There is no one clear path to making illustration your full time work! Here are some suggestions for getting your work out there:

1) Build your portfolio with work that you are proud of and work you’d like to do for potential clients. In the first few years of my illustration career I had very little work. So I spent most of my free time outside my job (I was still working part time when I started as an illustrator) making art that I thought would appeal to potential clients. Soon enough, this work led to jobs. And then jobs led to more jobs. Don’t wait for work to come to you.

2) Use social media to tell the world about what you do. Start a Facebook fan page, a Twitter account and a personal blog. Post pictures of your work and link to them every single day. Tell people your story. Show your humanity. Build a base of people who like what you do and are likely to share it with others. Many of the first jobs I got were from connections I made through the internet. This is still how I get most of my work today!

3) Build/design a beautiful, clean website that highlights your best work. If you can’t do that yourself, pay someone to do it.
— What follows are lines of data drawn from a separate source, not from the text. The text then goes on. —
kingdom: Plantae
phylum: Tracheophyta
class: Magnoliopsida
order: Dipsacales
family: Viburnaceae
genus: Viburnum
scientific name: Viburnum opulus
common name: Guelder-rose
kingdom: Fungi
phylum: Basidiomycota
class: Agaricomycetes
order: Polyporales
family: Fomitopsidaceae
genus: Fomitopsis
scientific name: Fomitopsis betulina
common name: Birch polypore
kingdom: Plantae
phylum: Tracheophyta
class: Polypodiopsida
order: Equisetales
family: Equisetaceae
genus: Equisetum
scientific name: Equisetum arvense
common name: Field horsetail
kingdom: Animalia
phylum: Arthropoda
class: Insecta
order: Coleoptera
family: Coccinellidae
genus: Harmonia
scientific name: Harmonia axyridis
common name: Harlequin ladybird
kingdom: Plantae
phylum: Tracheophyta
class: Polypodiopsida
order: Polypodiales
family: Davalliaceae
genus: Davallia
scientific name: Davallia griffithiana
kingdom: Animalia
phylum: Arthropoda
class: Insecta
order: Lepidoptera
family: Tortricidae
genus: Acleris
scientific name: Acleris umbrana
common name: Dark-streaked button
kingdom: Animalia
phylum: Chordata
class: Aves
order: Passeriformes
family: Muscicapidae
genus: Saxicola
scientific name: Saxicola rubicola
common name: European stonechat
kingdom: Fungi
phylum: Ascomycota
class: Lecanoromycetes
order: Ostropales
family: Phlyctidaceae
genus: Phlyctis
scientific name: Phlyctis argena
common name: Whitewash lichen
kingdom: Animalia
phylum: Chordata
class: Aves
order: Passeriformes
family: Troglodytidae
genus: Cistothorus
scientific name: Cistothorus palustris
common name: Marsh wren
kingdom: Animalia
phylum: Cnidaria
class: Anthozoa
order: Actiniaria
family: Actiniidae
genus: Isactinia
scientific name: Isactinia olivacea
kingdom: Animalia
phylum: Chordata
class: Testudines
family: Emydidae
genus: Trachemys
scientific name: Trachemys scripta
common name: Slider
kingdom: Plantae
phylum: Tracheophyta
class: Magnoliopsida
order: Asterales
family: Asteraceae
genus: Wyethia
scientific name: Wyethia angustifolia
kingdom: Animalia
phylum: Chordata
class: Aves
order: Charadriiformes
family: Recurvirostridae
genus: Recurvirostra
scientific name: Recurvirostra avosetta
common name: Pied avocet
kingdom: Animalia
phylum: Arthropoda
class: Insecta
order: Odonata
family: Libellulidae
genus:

This is such an important investment. Many art directors will judge you based on your website (or whether you even have one), not necessarily the quality of your work.

4) Show up + network. Go to design, art and illustration conferences and talks. Get over your shyness and interact with people in the business. Support other artists and illustrators. Make friends. Be a nerd.

5) Write down a list of your dream clients or projects. Figure out ways to make connections with those clients. Tweet at them, like them on Facebook, find someone who knows someone who works for them. Take risks.

6) Sign with an illustration agent. This is not for everyone, but working with an agency can be a fantastic way to get new work + manage complex contracts. I work with Lilla Rogers Studio. Much of my work comes through them (clients find me through them). They also handle all my contracts (I don’t ever have to deal with money or weird difficult conversations with clients). They promote my work and provide enormous support.

7) Consider licensing your work. Get a booth at a show like Surtex. Contact companies that license artwork. But always make sure these are companies with whom you will be proud to have your work associated.

8) Work your butt off. Being a full time freelancer requires enormous sacrifice. No one is hustling work for you. You need to do that yourself. Sometimes that means giving up parts of your social life in order to prioritize and promote your work. Sometimes that means spending your extra money on a new website instead of clothes or dinners at your favorite restaurants.

9) Be as original as you are able. Develop your own style or set of styles. Be your own person. Art directors are looking for fresh work that is new and exciting. They want your unique perspective on the world. Show them what that is.

10) Be patient + positive. Making illustration your full time career takes time and enormous amount of hard work. Very few people get there right out of school or overnight. Stay positive about your own work + path and support others in theirs.